If you’re subscribed to Fedora’s devel list, then you probably noticed this thread about improving Fedora’s boot experience explode over the past two days.
So I have this thing on my desk at Red Hat that basically defines a simple design process. (Yes, it also uses the word ‘ideate’ and yes, it sounds funny but it is a real word apparently!) While the mailing list thread on the topic at this point is high-volume and a bit chaotic, there is a lot of useful information and suggestions in there that I think could be pulled into a design process and sorted out. So I took 3 hours (yes, 3 hours) this morning to wade through the thread and attempt to do this.
1. Define the problem
What problem(s) are we actually trying to solve in the boot process? You have to know what you’re trying to solve – then you’ll know whether or not a given solution will fix the problem, and you’ll also know later on how to evaluate (after the work is done) whether or not you actually fixed the problem.
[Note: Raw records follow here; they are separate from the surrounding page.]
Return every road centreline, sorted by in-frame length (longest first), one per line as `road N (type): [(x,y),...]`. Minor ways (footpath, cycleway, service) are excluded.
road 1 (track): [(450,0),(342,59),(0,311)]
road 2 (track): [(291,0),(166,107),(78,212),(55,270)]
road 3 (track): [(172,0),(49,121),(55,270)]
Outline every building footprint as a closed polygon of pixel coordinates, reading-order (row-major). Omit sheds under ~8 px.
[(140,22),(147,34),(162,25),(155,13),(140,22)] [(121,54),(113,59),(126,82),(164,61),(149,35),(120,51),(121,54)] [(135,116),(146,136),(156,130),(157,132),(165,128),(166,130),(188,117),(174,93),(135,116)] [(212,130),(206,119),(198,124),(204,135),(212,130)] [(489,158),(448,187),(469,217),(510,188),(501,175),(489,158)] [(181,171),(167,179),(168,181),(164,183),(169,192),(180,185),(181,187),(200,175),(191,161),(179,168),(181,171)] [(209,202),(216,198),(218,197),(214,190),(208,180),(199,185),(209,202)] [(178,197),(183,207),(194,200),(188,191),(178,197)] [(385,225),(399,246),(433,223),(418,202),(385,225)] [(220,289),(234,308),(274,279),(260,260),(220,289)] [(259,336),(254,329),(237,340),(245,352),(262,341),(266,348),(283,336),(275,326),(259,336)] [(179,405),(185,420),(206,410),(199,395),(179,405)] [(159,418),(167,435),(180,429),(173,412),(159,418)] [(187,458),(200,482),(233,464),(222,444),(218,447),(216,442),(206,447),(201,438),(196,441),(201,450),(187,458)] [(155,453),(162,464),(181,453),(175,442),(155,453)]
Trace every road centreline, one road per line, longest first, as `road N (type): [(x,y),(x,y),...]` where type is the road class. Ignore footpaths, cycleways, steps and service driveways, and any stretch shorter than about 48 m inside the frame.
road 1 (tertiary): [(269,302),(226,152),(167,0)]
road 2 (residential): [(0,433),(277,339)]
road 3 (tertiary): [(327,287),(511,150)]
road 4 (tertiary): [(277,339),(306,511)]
So what exactly is the problem with Fedora’s boot experience? Here is the high-level problem:
Fedora 18’s boot experience is disjointed and lacks polish. It is not as smooth and seamless as it could be.
Okay, but what is meant by that? What specific polish is it lacking? Where specifically is it not smooth? Let’s dive into this and enumerate out the specific issues folks on the thread identified:
1. Grub2’s theme is out-of-date (it’s based on F17’s artwork.) [mclasen]
Fedora 18 does indeed ship with a graphical grub2 theme that is based on Fedora 17’s wallpaper. Shipping with out-of-date artwork is inarguably not very polished.
2. Grub2 has a progress bar that indicates grub’s timeout to exit the menu; this could be confused with progress for the booting of the entire system. [mclasen]
Can you see how this poses a confusing situation for a user who might confuse grub2’s graphical screen and progress bar with the loading screen and progress bar for starting up their computer itself? If you’ve never seen grub2 before and don’t know what a bootloader is, this is especially the case, I think.
3. The Fedora logo on the login screen (GDM) is very small and doesn’t match the one used by plymouth – it’s the full logo with logotype rather than just the Fedora logomark. [mclasen]
This I think is also a fair point – it would look a bit more polished for the size & position of the Fedora logomark in the plymouth bootsplash to be mirrored in the GDM login screen so one can fade into the other seamlessly. It’s definitely not a life-or-death issue, but it would be a nice touch that would make the transition between the two more seamless.
4. It takes too long a time to load the desktop from GDM login. [Ignacio]
Oddly I can’t link to his post in the devel-list archives, but Ignacio brought up this point which sounds like a valid problem if that is what he experiences. Nobody actually responded to his post, though. I think to understand this issue a bit better, someone needs to take it up and do a bit of research to figure out how long it actually takes on various systems, and maybe do some profiling to see why it’s taking so long.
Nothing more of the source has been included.